St. FX Physics Department Spearheads Collaboration, As University Joins Effort to Revolutionize Material Discovery in Canada

November 3, 2017
St. Francis Xavier University’s physicists and chemists are collaborating with Lumiant Corporation, a Canadian materials science company, to test a new artificial intelligence (AI) computing platform that is expected to revolutionize how materials are discovered.

Today, the vast majority of research into materials involves modifying known chemistries, rather than the costly and risky pursuit of searching for entirely new materials. The traditional Edisonian process of trial-and-error discovery typically takes decades. Meanwhile, industry needs groundbreaking solutions now – ranging from better solar and battery materials to lighter-yet-stronger alloys, and more efficient catalysts.

Lumiant’s Xaedra™ platform transforms the discovery and development process by combining AI and quantum physics into a system that predicts material properties from atomic structure information. In a matter of seconds researchers using Xaedra can identify a number of potential materials that solve a particular need, replacing educated guesswork.

Lumiant and St. Francis Xavier University are working together so that the university’s physicists and chemists can test Xaedra before its release by using the platform in their research. Other academic researchers across Canada are also participating in this beta testing program.

“Through our collaboration with Lumiant, St. FX researchers and students have a great opportunity to be at the forefront of new material research with a technology that promises to fundamentally alter how materials are discovered,” says Dr. Kevin B. Wamsley, St. FX Academic Vice-President and Provost. “This work will enable our science students to gain valuable insights into the rapidly evolving world of material science.”

St. FX physics professor Dr. Brandon van Zyl, a lead investigator bringing this state-of-the-art collaboration, along with St. FX Industry Liaison Manager Andrew Kendall and Lumiant Business Development Manager Charles Robison, agrees. “My physics students are excited about using this quantum mechanics-based computing platform to solve real-world problems – to possibly discover new materials. This is valuable hands-on experience that will prepare them for the professional science careers that are out there,” he says. “We are also very fortunate at St.
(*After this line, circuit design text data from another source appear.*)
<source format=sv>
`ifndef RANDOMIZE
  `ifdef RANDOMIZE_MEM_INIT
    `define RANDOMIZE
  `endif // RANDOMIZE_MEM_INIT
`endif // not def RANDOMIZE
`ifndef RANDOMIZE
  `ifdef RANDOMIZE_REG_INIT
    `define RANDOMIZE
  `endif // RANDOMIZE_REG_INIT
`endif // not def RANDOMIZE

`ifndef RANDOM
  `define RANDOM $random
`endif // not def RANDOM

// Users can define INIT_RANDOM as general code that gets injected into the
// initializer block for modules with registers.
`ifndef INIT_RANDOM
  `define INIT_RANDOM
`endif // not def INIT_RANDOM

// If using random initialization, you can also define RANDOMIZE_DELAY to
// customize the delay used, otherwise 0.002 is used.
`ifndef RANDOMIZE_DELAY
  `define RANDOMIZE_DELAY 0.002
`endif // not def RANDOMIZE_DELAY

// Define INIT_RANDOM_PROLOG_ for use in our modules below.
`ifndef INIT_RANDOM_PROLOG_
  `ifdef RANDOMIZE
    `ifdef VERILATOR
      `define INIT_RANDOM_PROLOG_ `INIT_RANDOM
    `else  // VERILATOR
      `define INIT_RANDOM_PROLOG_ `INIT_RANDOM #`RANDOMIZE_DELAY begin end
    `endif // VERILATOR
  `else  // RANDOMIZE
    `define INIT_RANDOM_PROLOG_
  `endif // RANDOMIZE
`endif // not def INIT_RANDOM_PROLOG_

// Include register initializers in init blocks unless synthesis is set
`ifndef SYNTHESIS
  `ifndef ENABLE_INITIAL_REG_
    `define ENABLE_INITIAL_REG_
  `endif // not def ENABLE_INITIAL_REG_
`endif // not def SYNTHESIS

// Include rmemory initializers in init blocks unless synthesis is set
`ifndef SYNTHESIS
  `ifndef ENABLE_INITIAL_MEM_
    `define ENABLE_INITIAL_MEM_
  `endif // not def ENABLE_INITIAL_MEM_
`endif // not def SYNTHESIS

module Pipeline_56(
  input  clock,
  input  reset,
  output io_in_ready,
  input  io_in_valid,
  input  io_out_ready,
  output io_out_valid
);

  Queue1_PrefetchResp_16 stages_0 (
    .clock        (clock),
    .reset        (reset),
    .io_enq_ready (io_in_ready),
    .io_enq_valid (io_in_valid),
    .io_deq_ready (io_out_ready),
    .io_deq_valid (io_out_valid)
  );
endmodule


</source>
FX to have full access and on-site technical expertise to the ACENET and Compute Canada high performance computing (HPC) systems. With this infrastructure, Lumiant is able greatly to accelerate Xaedra’s development as well as provide free access to universities and public research institutes.”
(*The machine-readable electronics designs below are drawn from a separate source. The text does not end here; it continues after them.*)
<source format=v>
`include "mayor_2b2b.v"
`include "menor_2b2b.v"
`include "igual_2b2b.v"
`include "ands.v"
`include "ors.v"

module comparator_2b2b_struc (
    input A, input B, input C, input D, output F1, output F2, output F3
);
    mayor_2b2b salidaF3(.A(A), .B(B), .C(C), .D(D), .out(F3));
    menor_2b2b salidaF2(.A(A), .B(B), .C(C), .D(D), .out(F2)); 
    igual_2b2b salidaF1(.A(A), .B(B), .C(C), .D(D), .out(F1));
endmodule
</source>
“Lumiant is grateful for the enthusiastic participation of St. FX. When the Xaedra platform is formally launched, we have no doubt that it will benefit academia, industry and society by revolutionizing how new and superior materials are discovered and developed for solving many of today’s challenges,” stated S. Richard Holloway, CEO and founder of Lumiant Corporation. “The future of material science is truly exciting and we depend on our universities to produce the scientists who will continue the journey of material discovery.”